Here are some of the highlights of Vert.x 3:

    
    
      * A new and improved core API providing HTTP, SSL, TCP, UDP, DNS, WebSockets, File System, Event Bus, distributed maps, clustered locks, clustered counters and many more features  
      * Introducing Vert.x-Web http://vertx.io/docs/#web - a new toolkit for creating any type of web application from traditional server rendered apps, to modern client rendered apps, real-time apps, REST apps and HTTP micro services.  
      * Pluggable authentication/authorisation with out of the box implementations using JDBC, MongoDB, JWT and Shiro  
      * Pluggable metrics with an out of the box implementation using DropWizard metrics  
      * Database connectivity for MongoDB, Redis and JDBC  
      * Integration with SMTP mail and a JCA adaptor for interop with JavaEE app servers (e.g. WildFly)  
      * RxJava style APIs if you don't like callbacks  
      * Reactive Streams implementation http://www.reactive-streams.org/ for interop with other reactive systems (e.g.
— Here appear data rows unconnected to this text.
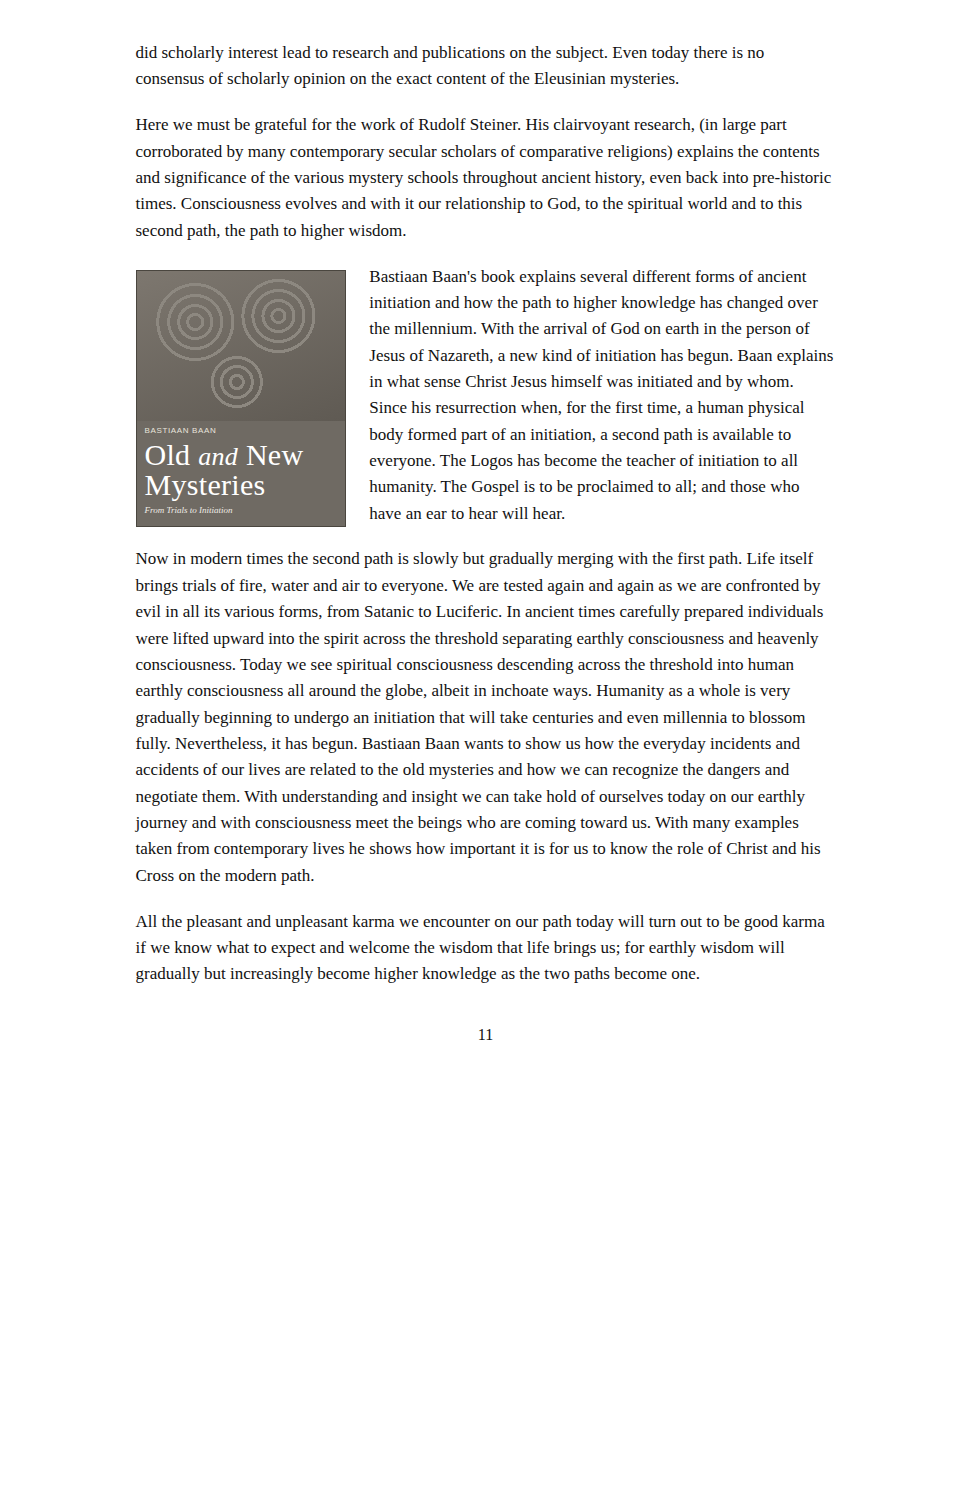did scholarly interest lead to research and publications on the subject. Even today there is no consensus of scholarly opinion on the exact content of the Eleusinian mysteries.
Here we must be grateful for the work of Rudolf Steiner. His clairvoyant research, (in large part corroborated by many contemporary secular scholars of comparative religions) explains the contents and significance of the various mystery schools throughout ancient history, even back into pre-historic times. Consciousness evolves and with it our relationship to God, to the spiritual world and to this second path, the path to higher wisdom.
Bastiaan Baan
Old and New
Mysteries
From Trials to Initiation
Bastiaan Baan's book explains several different forms of ancient initiation and how the path to higher knowledge has changed over the millennium. With the arrival of God on earth in the person of Jesus of Nazareth, a new kind of initiation has begun. Baan explains in what sense Christ Jesus himself was initiated and by whom. Since his resurrection when, for the first time, a human physical body formed part of an initiation, a second path is available to everyone. The Logos has become the teacher of initiation to all humanity. The Gospel is to be proclaimed to all; and those who have an ear to hear will hear.
Now in modern times the second path is slowly but gradually merging with the first path. Life itself brings trials of fire, water and air to everyone. We are tested again and again as we are confronted by evil in all its various forms, from Satanic to Luciferic. In ancient times carefully prepared individuals were lifted upward into the spirit across the threshold separating earthly consciousness and heavenly consciousness. Today we see spiritual consciousness descending across the threshold into human earthly consciousness all around the globe, albeit in inchoate ways. Humanity as a whole is very gradually beginning to undergo an initiation that will take centuries and even millennia to blossom fully. Nevertheless, it has begun. Bastiaan Baan wants to show us how the everyday incidents and accidents of our lives are related to the old mysteries and how we can recognize the dangers and negotiate them. With understanding and insight we can take hold of ourselves today on our earthly journey and with consciousness meet the beings who are coming toward us. With many examples taken from contemporary lives he shows how important it is for us to know the role of Christ and his Cross on the modern path.
All the pleasant and unpleasant karma we encounter on our path today will turn out to be good karma if we know what to expect and welcome the wisdom that life brings us; for earthly wisdom will gradually but increasingly become higher knowledge as the two paths become one.
11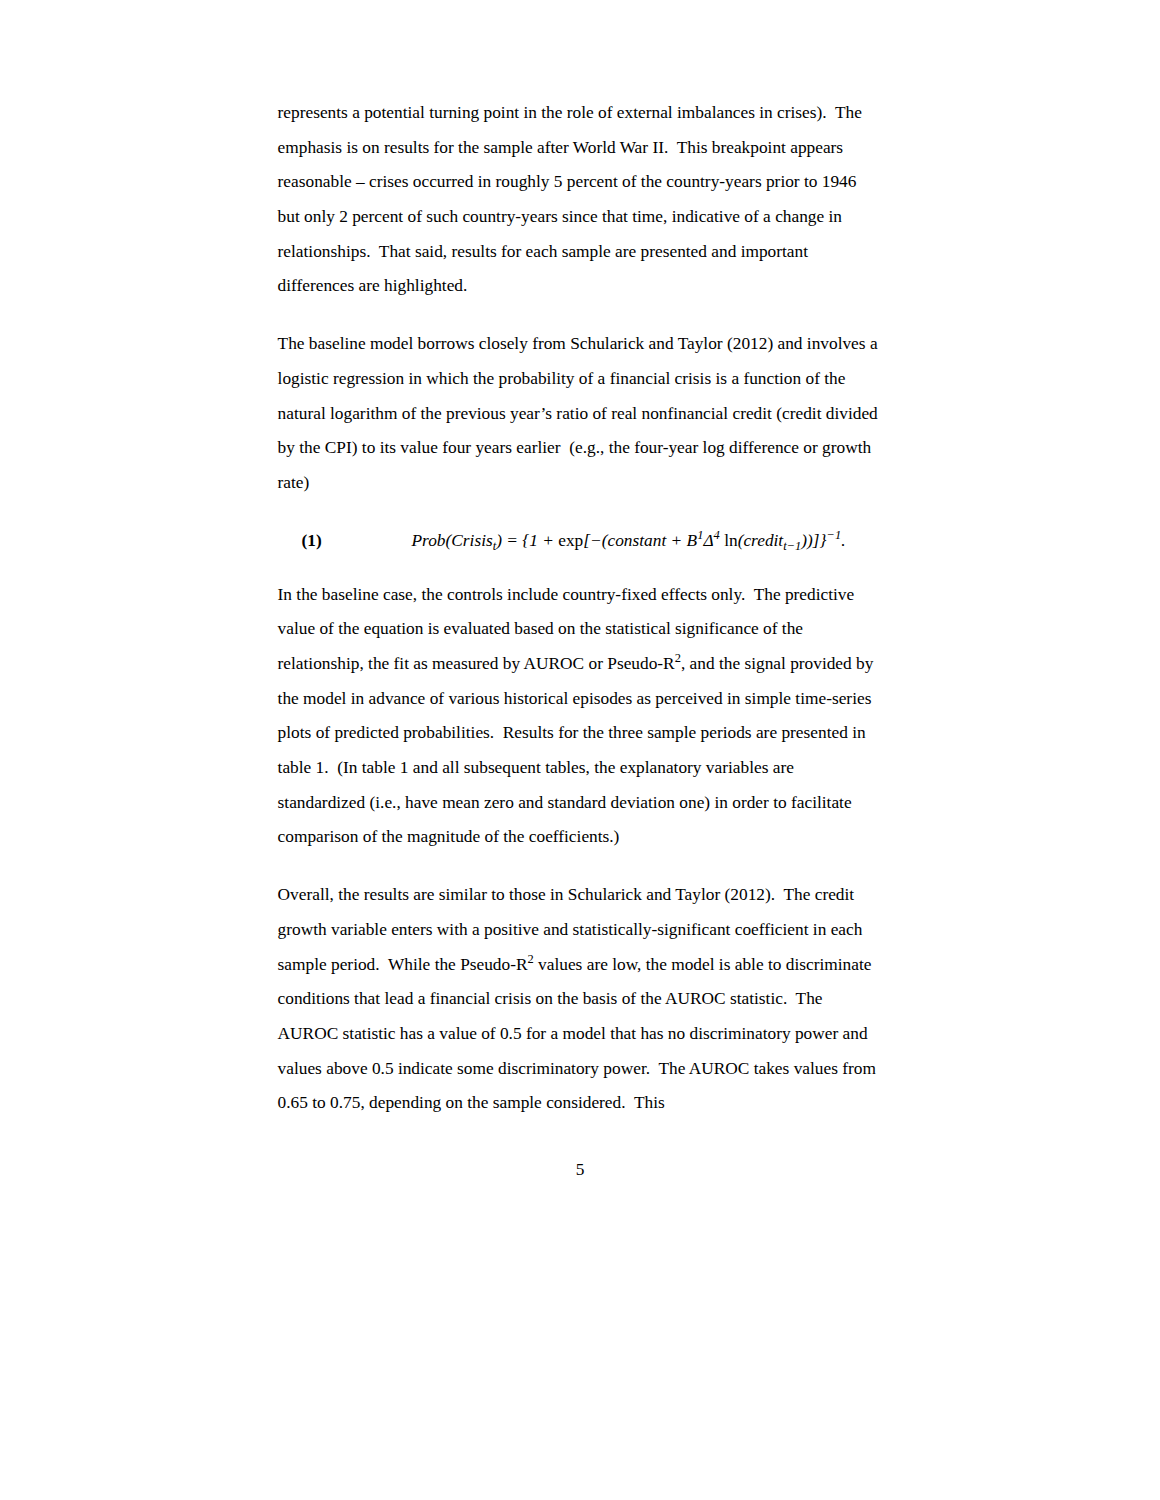represents a potential turning point in the role of external imbalances in crises). The emphasis is on results for the sample after World War II. This breakpoint appears reasonable – crises occurred in roughly 5 percent of the country-years prior to 1946 but only 2 percent of such country-years since that time, indicative of a change in relationships. That said, results for each sample are presented and important differences are highlighted.
The baseline model borrows closely from Schularick and Taylor (2012) and involves a logistic regression in which the probability of a financial crisis is a function of the natural logarithm of the previous year’s ratio of real nonfinancial credit (credit divided by the CPI) to its value four years earlier (e.g., the four-year log difference or growth rate)
(1)
Prob(Crisist) = {1 + exp[−(constant + B1Δ4 ln(creditt−1))]}−1.
In the baseline case, the controls include country-fixed effects only. The predictive value of the equation is evaluated based on the statistical significance of the relationship, the fit as measured by AUROC or Pseudo-R2, and the signal provided by the model in advance of various historical episodes as perceived in simple time-series plots of predicted probabilities. Results for the three sample periods are presented in table 1. (In table 1 and all subsequent tables, the explanatory variables are standardized (i.e., have mean zero and standard deviation one) in order to facilitate comparison of the magnitude of the coefficients.)
Overall, the results are similar to those in Schularick and Taylor (2012). The credit growth variable enters with a positive and statistically-significant coefficient in each sample period. While the Pseudo-R2 values are low, the model is able to discriminate conditions that lead a financial crisis on the basis of the AUROC statistic. The AUROC statistic has a value of 0.5 for a model that has no discriminatory power and values above 0.5 indicate some discriminatory power. The AUROC takes values from 0.65 to 0.75, depending on the sample considered. This
5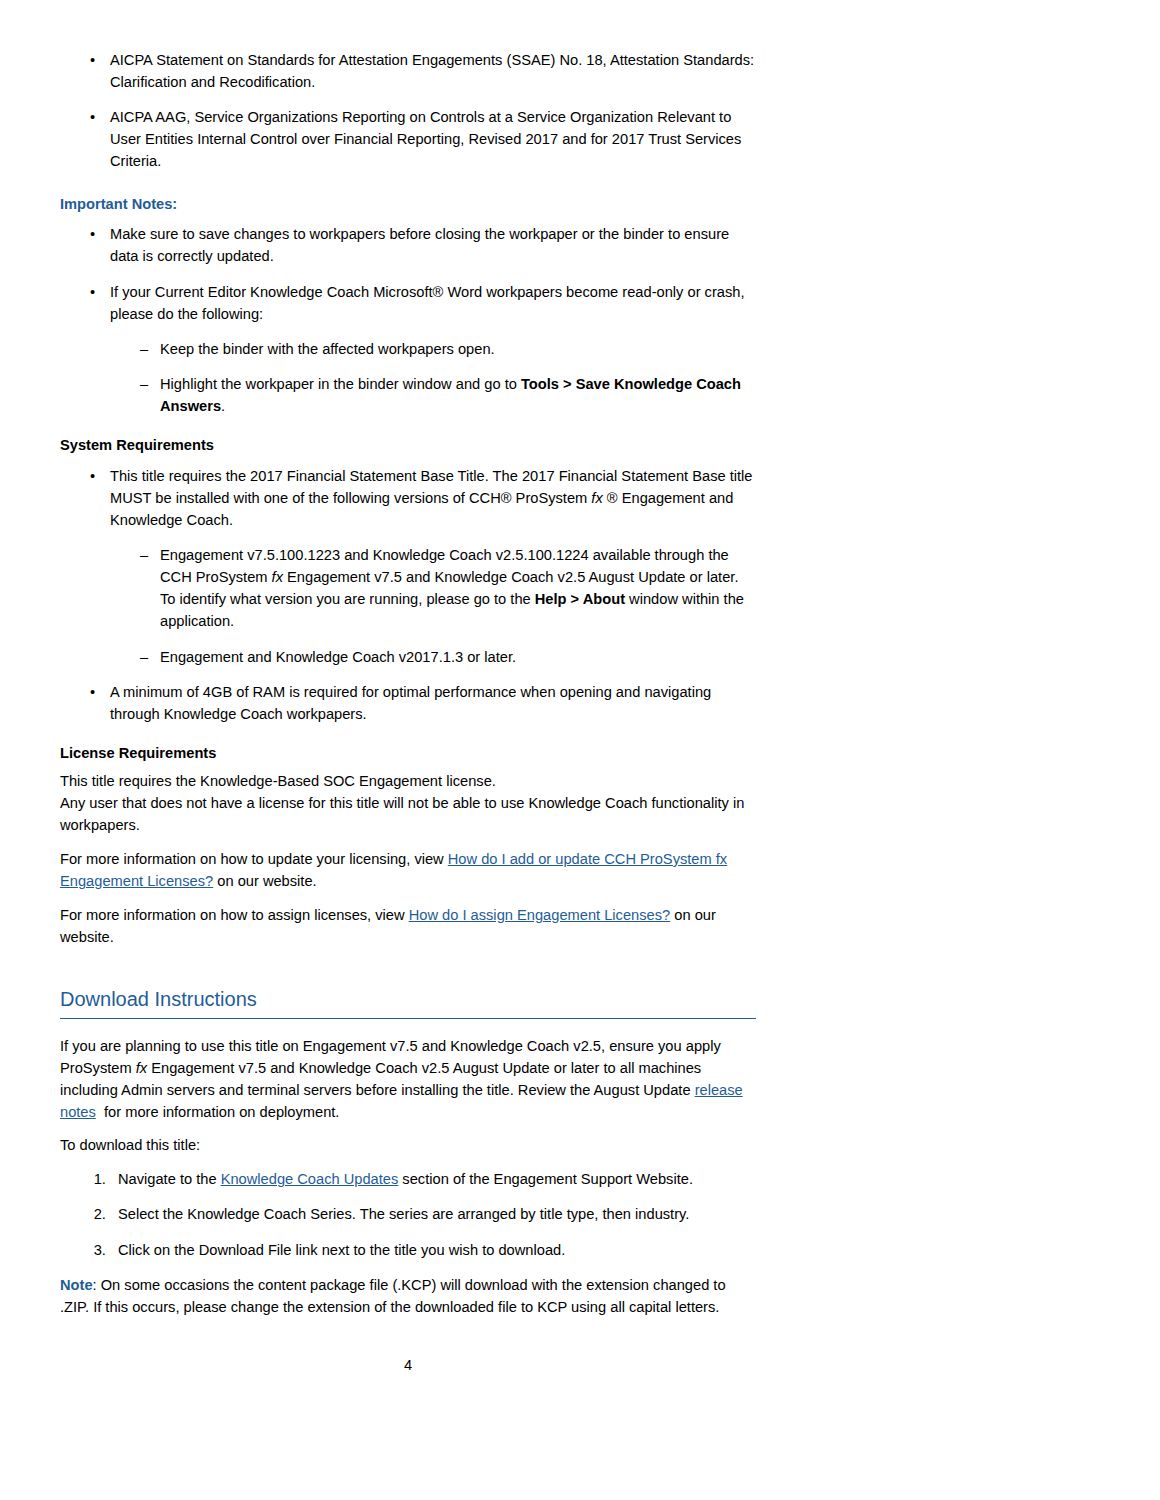AICPA Statement on Standards for Attestation Engagements (SSAE) No. 18, Attestation Standards: Clarification and Recodification.
AICPA AAG, Service Organizations Reporting on Controls at a Service Organization Relevant to User Entities Internal Control over Financial Reporting, Revised 2017 and for 2017 Trust Services Criteria.
Important Notes:
Make sure to save changes to workpapers before closing the workpaper or the binder to ensure data is correctly updated.
If your Current Editor Knowledge Coach Microsoft® Word workpapers become read-only or crash, please do the following:
Keep the binder with the affected workpapers open.
Highlight the workpaper in the binder window and go to Tools > Save Knowledge Coach Answers.
System Requirements
This title requires the 2017 Financial Statement Base Title. The 2017 Financial Statement Base title MUST be installed with one of the following versions of CCH® ProSystem fx ® Engagement and Knowledge Coach.
Engagement v7.5.100.1223 and Knowledge Coach v2.5.100.1224 available through the CCH ProSystem fx Engagement v7.5 and Knowledge Coach v2.5 August Update or later. To identify what version you are running, please go to the Help > About window within the application.
Engagement and Knowledge Coach v2017.1.3 or later.
A minimum of 4GB of RAM is required for optimal performance when opening and navigating through Knowledge Coach workpapers.
License Requirements
This title requires the Knowledge-Based SOC Engagement license.
Any user that does not have a license for this title will not be able to use Knowledge Coach functionality in workpapers.
For more information on how to update your licensing, view How do I add or update CCH ProSystem fx Engagement Licenses? on our website.
For more information on how to assign licenses, view How do I assign Engagement Licenses? on our website.
Download Instructions
If you are planning to use this title on Engagement v7.5 and Knowledge Coach v2.5, ensure you apply ProSystem fx Engagement v7.5 and Knowledge Coach v2.5 August Update or later to all machines including Admin servers and terminal servers before installing the title. Review the August Update release notes for more information on deployment.
To download this title:
Navigate to the Knowledge Coach Updates section of the Engagement Support Website.
Select the Knowledge Coach Series. The series are arranged by title type, then industry.
Click on the Download File link next to the title you wish to download.
Note: On some occasions the content package file (.KCP) will download with the extension changed to .ZIP. If this occurs, please change the extension of the downloaded file to KCP using all capital letters.
4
Akka)  
      * Introducing Vertx-Unit - a test toolkit for writing async tests  
      * Codegen of Java APIs into idiomatic APIs in other languages - including JavaScript, Ruby and Groovy  
      * Completely embeddable  
      * Simpler classloading model  
      * Docker images and support for Red Hat OpenShift  
      * Faster than ever

------
dudewheresmycar
Errrr. Does python support still exist?

------
ecolak
Examples look great with Java 8. Very excited to try version 3.

------
paxcoder
Java please, no more.